# Bits and Bytes

## Outline

* Grouping bits and bytes

* Haskell and bytes

* Lazy byte strings

* Example

In this lesson we will highlight a fundamental type that is frequently used in Haskell, the Byte String type. 

The lesson will have the above structure and will work towards an example on why we like to use byte strings.

## Grouping bits and bytes

At its core computers only handle the binary object 1 and 0. This unit is also known as a **bit**. 

To make sense of these bits and extract meaningful context from them, different kinds of grouping have been made over the years to represent structure. 

For an extensive list see [(1)](https://en.wikipedia.org/wiki/Binary-to-text_encoding). On the top of the list you will find the very popular ASCII grouping.

These groupings are called **encodings** and map the grouping of bits to a more meaningful/readable form. 

Another advantage of this mapping is that the length of a list of bits can be reduced significantly to be readable. Below we will look at two of them.

One useful binary conversion is the hexadecimal encoding of bits, also abbreviated to hex. This changes the number of symbols from base 2 (binary) to base 16. 

So, the conversion will group 4 bits together to one symbol. Each symbol in the hex system thus has 16 possibilities, these are in the range of 0-9 and A - F. 

This results in the conversion table. 

| Binary | Hex | Binary| Hex |  
|--------|---|--------| - |
| `0000` | 0 | `1000` | 8 |
| `0001` | 1 | `1001` | 9 |
| `0010` | 2 | `1010` | A |
| `0011` | 3 | `1011` | B |
| `0100` | 4 | `1100` | C | 
| `0101` | 5 | `1101` | D |
| `0110` | 6 | `1110` | E |
| `0111` | 7 | `1111` | F |

In its turn, the hexadecimal encoded bits often get grouped together in pairs to represent 8 bits. The grouping of 8 bits is also called a **byte** and is more commonly used than bits.

* _Raw data_
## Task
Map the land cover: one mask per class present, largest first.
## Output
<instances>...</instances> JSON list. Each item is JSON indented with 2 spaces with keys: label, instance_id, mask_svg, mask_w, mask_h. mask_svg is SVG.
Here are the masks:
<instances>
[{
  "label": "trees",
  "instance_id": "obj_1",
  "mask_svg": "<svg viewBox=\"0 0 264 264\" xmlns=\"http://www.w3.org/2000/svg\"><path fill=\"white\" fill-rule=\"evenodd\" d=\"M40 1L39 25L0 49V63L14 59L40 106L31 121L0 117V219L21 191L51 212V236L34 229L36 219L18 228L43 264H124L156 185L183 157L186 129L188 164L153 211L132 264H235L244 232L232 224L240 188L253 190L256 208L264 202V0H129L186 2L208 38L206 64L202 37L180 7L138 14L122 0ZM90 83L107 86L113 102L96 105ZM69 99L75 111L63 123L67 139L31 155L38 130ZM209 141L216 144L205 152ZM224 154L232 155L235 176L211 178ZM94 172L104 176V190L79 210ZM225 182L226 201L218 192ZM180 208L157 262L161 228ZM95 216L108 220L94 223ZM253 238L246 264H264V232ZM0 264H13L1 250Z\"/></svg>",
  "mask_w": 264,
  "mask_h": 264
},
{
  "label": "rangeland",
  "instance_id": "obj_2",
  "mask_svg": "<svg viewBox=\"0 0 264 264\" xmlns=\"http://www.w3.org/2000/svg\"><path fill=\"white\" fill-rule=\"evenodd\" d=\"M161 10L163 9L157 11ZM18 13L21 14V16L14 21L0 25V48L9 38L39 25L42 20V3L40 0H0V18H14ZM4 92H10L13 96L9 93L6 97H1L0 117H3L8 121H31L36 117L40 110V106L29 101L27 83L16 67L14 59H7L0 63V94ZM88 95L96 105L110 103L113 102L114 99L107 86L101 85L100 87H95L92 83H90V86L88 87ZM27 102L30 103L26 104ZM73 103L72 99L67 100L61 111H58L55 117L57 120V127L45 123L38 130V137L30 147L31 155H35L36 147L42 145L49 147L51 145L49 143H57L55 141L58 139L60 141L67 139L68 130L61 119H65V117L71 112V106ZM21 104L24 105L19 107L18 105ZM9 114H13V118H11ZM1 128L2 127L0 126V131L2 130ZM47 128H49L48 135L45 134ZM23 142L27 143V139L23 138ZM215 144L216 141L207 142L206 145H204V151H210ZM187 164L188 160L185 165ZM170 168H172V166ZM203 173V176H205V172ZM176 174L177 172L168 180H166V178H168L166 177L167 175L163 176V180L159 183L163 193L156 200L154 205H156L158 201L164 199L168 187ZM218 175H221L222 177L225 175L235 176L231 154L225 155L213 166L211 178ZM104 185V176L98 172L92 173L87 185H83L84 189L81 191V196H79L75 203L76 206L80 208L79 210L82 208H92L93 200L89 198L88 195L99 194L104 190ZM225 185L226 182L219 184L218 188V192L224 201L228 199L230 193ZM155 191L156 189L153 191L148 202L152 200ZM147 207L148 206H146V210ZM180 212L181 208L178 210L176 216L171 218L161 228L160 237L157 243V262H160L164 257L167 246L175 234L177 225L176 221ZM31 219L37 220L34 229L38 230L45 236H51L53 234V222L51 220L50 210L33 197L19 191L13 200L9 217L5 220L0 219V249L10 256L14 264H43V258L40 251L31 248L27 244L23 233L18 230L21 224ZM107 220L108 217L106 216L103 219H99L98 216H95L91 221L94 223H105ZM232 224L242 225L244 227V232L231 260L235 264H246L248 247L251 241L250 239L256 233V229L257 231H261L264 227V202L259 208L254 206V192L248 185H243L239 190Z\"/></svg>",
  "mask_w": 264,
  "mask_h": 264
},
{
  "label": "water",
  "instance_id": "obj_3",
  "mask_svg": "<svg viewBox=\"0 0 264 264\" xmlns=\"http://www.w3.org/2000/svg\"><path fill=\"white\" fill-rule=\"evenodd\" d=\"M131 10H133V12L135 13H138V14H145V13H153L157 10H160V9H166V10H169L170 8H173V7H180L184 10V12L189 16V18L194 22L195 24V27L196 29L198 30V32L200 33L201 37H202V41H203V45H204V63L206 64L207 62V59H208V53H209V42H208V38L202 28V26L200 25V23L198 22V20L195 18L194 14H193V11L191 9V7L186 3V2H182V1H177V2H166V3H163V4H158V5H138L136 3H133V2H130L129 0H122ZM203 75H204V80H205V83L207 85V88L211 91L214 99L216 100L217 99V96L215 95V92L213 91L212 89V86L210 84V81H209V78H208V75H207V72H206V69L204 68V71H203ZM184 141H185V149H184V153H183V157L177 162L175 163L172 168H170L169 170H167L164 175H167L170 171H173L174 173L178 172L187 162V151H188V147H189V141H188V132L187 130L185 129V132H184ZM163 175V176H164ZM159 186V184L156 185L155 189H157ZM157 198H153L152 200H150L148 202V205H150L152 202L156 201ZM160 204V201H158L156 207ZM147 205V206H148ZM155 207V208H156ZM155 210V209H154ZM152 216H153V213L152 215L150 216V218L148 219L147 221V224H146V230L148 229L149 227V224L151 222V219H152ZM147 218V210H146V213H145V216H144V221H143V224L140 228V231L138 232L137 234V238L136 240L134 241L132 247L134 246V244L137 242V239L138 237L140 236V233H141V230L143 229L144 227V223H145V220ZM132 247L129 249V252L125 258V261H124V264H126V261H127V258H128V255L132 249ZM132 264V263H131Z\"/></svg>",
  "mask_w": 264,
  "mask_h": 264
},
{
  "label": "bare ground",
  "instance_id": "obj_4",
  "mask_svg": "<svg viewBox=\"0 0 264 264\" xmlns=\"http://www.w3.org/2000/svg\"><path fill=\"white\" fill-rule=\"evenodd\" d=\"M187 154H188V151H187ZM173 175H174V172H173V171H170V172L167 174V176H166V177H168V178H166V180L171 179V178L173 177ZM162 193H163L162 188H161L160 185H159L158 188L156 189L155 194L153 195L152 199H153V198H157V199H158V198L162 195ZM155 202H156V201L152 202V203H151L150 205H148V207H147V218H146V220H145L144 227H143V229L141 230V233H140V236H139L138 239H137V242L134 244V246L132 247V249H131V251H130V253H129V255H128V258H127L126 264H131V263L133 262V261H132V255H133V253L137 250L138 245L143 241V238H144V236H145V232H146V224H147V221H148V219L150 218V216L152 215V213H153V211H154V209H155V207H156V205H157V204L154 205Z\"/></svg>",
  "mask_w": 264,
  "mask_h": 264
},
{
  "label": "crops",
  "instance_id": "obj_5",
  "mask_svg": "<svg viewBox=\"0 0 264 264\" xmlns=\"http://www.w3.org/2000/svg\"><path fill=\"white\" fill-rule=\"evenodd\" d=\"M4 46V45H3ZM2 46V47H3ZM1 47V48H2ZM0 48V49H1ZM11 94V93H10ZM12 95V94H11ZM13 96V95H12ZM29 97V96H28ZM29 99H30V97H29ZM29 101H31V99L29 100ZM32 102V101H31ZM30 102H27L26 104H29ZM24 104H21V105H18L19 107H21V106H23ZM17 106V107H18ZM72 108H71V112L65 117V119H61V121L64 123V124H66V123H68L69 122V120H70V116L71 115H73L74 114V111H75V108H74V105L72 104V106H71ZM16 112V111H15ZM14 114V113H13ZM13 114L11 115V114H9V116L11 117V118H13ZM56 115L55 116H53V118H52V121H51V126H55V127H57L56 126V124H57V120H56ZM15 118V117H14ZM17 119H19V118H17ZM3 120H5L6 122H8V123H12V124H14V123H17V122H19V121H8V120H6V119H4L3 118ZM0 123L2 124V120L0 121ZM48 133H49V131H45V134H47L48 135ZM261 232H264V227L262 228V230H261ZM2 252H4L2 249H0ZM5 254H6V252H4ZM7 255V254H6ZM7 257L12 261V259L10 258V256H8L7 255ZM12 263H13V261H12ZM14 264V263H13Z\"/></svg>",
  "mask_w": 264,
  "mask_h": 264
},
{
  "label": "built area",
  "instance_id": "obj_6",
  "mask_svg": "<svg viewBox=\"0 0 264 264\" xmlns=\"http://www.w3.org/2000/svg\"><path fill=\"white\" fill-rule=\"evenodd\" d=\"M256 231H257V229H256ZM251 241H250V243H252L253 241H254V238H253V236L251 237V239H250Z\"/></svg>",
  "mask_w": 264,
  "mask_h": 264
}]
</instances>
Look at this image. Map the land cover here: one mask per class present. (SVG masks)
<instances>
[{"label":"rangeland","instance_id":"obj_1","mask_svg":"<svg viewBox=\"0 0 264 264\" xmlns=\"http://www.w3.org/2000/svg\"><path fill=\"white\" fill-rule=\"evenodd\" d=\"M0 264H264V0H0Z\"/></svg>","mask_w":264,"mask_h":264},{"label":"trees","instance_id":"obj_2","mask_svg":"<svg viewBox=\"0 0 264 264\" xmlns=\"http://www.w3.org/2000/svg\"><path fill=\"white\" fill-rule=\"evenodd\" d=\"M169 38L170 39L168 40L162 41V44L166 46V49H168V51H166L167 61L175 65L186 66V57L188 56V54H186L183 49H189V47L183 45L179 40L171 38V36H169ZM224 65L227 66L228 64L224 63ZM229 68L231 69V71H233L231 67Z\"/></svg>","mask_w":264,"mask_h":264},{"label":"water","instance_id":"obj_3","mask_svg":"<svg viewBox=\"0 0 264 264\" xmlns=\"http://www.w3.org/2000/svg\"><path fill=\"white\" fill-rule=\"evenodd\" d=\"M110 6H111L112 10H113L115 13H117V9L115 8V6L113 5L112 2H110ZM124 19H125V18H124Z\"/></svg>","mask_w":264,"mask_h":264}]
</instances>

* _Work to complete_
(1) Gather every line in the records that contains the string "present".
(2) Carry on the bits and bytes text from its last sentence.
The bits and bytes text and the records are unrelated to each other.

* _Task-by-task outputs_
(1)
Map the land cover: one mask per class present, largest first.
Look at this image. Map the land cover here: one mask per class present. (SVG masks)

(2)
The result is that the range of these two grouped hex symbols are between `00000000` and `11111111` in binary. In total, these represent the decimal number from 0 to 255. 

Below is an example how to use hex and binary from the decimal system. We can use it to check the table above.

In [None]:
import Numeric (showHex, showIntAtBase)
import Data.Char (intToDigit)

printHex n = Prelude.putStrLn $ showHex n ""
printBaseTwo n = Prelude.putStrLn $ showIntAtBase 2 intToDigit n "" 

printHex 10 
printBaseTwo 10

Another important encoding that connects computer bits with text and is widely used, is the 8-bit Unicode Transformation Format (UTF-8). 

This standard represents Unicode characters in 1 to 4 bytes, depending on the character.

The reason why this encoding uses a variable length of bytes to represent its characters, is because not every character is used that often. 

To optimize for data transmissions times and storage space, only the most used characters are represented with one byte. 

The next most used characters are then represented with 2 bytes etc.

## Haskell bytes and encodings

### Bytestring in Haskell

In Haskell, we have several types that capture the encoding of characters and their representation as bytes. We will introduce a few below that are of importance. 

We start with the lowest structure that has no encoding, the type `ByteString`. This is a list of bytes that, given context, can be viewed as multiple things.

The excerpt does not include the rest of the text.